TEXT UNDER STUDY: Begin
Function and Working Principle of Oscilloscope Probes

Editor’s Note: This article is primarily compiled from Keysight’s related content on probes.

Oscilloscopes have expanded their application range due to the existence of probes, enabling online testing and analysis of the electronic circuits being measured, as shown in the figure below:

Function of Oscilloscope Probes

The selection and use of probes need to consider the following two aspects:

Firstly: Because probes have loading effects, they will directly affect the measured signals and circuits;

Secondly: Probes are part of the entire oscilloscope measurement system, which will directly affect the instrument’s signal fidelity and test results.

01

Loading Effects of Probes

Once the probe detects the measured circuit, it becomes part of the measured circuit. The loading effect of the probe includes the following three components:

1. Resistive loading effect;

2. Capacitive loading effect;

3. Inductive loading effect.

Loading Effects of Probes

The resistive load is equivalent to paralleling a resistor on the measured circuit, which has a voltage divider effect on the measured signal, affecting the amplitude and DC offset of the measured signal. Sometimes, when adding the probe, a faulty circuit may appear to be normal. It is generally recommended that the probe resistance R > 10 times the source resistance to maintain an amplitude error of less than 10%.
TEXT UNDER STUDY: End
EXERCISE DATA: Begin
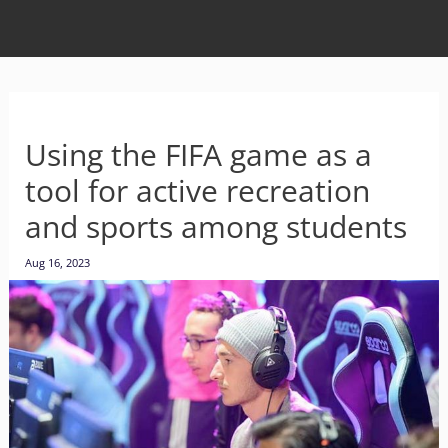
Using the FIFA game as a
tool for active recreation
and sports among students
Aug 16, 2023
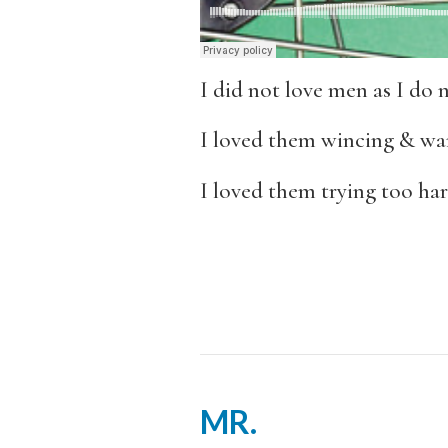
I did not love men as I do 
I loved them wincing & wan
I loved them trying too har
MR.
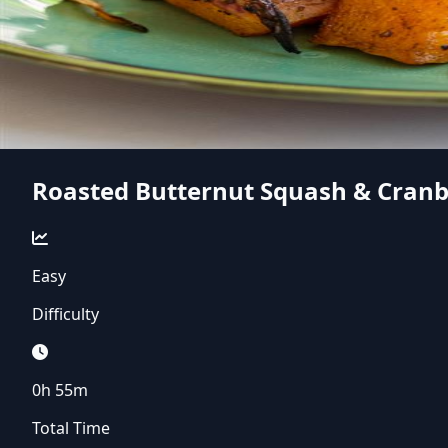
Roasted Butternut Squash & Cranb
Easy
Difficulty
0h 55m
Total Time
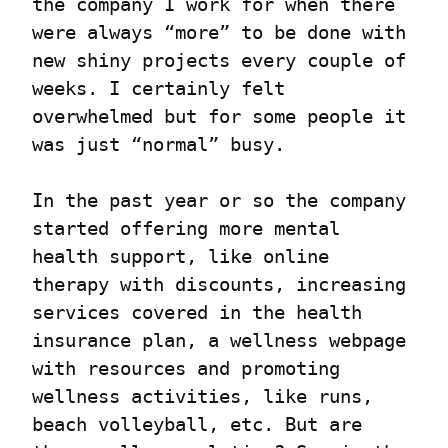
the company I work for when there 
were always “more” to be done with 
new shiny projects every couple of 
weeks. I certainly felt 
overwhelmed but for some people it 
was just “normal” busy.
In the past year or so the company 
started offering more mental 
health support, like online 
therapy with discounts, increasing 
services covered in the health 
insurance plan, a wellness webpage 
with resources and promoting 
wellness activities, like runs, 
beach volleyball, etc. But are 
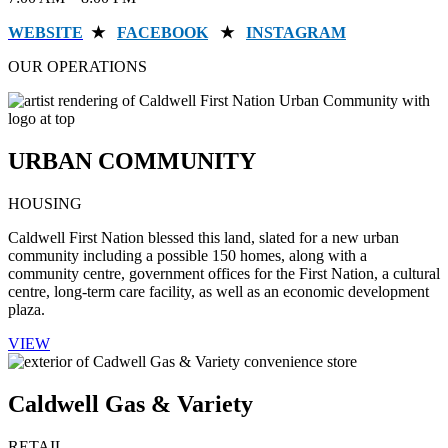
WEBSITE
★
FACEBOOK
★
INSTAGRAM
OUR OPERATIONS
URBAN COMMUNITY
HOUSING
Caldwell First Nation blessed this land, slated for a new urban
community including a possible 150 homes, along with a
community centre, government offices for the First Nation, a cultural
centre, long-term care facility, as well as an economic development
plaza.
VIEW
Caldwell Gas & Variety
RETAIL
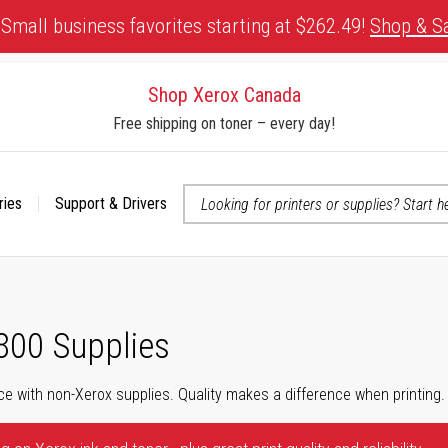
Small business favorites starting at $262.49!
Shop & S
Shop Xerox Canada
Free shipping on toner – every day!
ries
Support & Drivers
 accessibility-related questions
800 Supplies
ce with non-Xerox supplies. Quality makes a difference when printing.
EXERCISE DATA: End
EXERCISE DATA: Begin
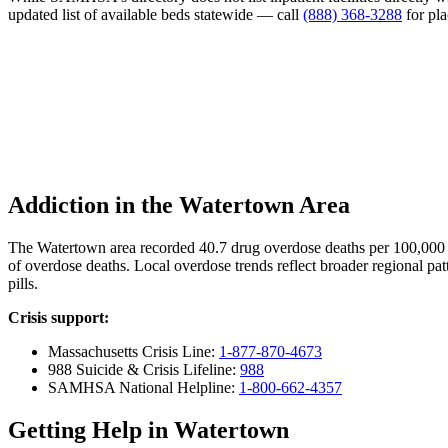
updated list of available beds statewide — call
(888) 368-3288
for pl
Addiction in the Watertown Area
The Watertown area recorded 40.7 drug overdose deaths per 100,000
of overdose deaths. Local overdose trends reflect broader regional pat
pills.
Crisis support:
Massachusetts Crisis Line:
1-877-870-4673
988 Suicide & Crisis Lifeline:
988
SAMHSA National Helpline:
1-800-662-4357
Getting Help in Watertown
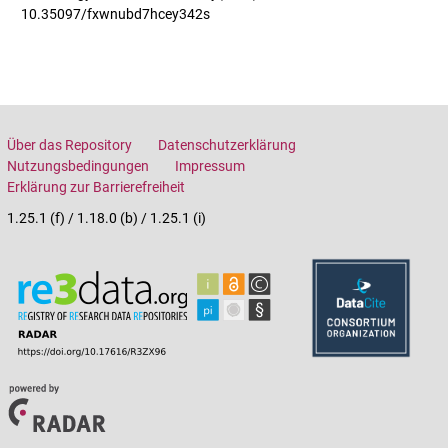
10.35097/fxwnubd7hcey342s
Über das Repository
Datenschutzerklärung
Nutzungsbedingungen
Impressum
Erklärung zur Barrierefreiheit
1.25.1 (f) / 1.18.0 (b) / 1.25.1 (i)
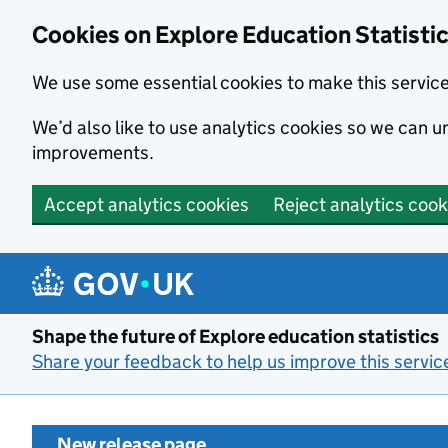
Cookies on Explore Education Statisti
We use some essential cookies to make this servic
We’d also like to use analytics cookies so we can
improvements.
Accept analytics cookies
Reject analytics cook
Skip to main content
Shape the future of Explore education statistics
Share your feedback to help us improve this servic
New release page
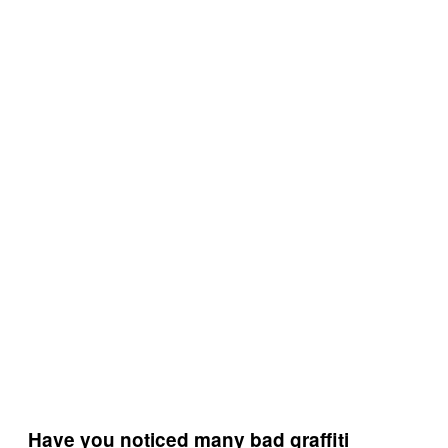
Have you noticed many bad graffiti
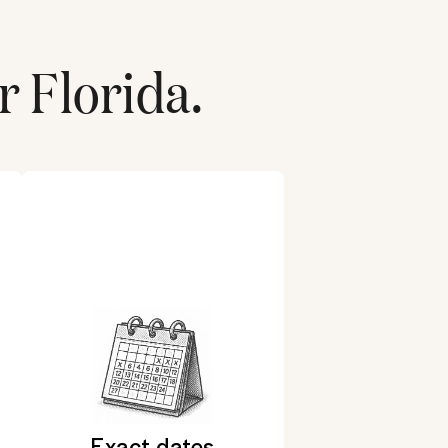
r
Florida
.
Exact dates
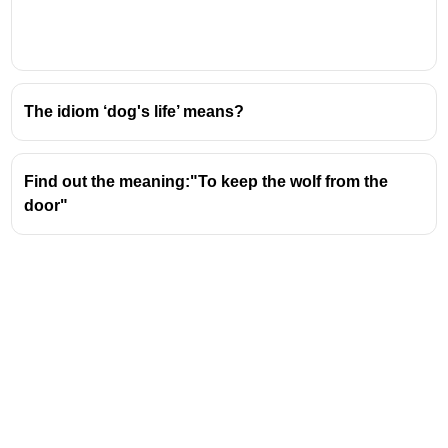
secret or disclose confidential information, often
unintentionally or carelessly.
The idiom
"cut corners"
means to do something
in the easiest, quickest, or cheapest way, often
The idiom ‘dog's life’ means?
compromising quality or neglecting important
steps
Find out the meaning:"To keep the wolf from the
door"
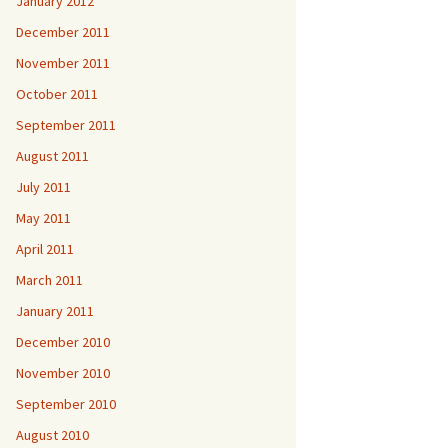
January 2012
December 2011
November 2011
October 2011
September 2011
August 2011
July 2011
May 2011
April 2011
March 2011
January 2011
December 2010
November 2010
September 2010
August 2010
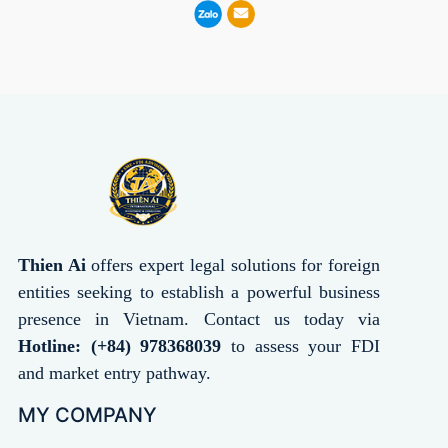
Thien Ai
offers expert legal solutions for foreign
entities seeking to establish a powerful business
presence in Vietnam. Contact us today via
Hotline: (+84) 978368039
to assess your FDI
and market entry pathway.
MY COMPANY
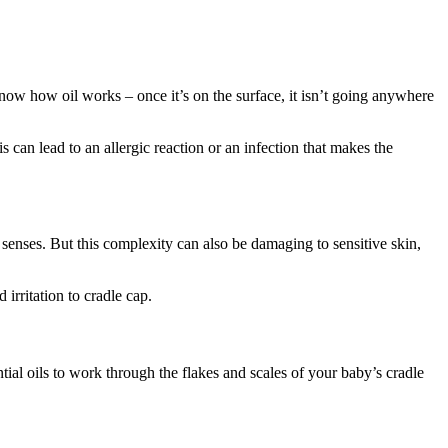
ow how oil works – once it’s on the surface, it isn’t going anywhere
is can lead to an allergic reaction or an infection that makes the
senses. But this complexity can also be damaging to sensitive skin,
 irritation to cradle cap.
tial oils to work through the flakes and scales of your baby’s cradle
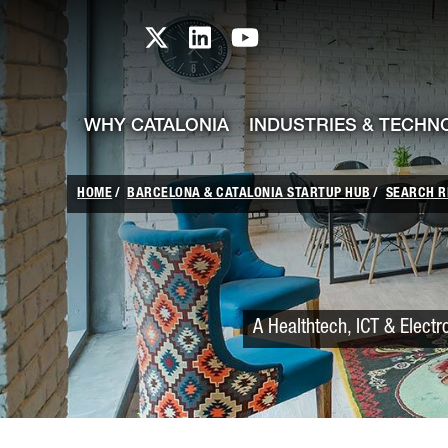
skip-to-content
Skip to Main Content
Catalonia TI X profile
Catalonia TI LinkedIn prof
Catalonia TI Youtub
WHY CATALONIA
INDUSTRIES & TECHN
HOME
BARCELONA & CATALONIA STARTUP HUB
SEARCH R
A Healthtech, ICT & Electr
EXERCISE DATA: End
**PROBLEM STATEMENT**
Say whether each statement agrees with the text on oscilloscope probes, giving yes or no and quoting the words from the text that decide it. 1. The loading effect of a probe has three components. 2. The text recommends a probe resistance greater than 100 times the source resistance. 3. The resistive load acts like a resistor placed in series with the measured circuit.

**RESPONSE**
1. Yes: "The loading effect of the probe includes the following three components"
2. No: "It is generally recommended that the probe resistance R > 10 times the source resistance to maintain an amplitude error of less than 10%."
3. No: "The resistive load is equivalent to paralleling a resistor on the measured circuit"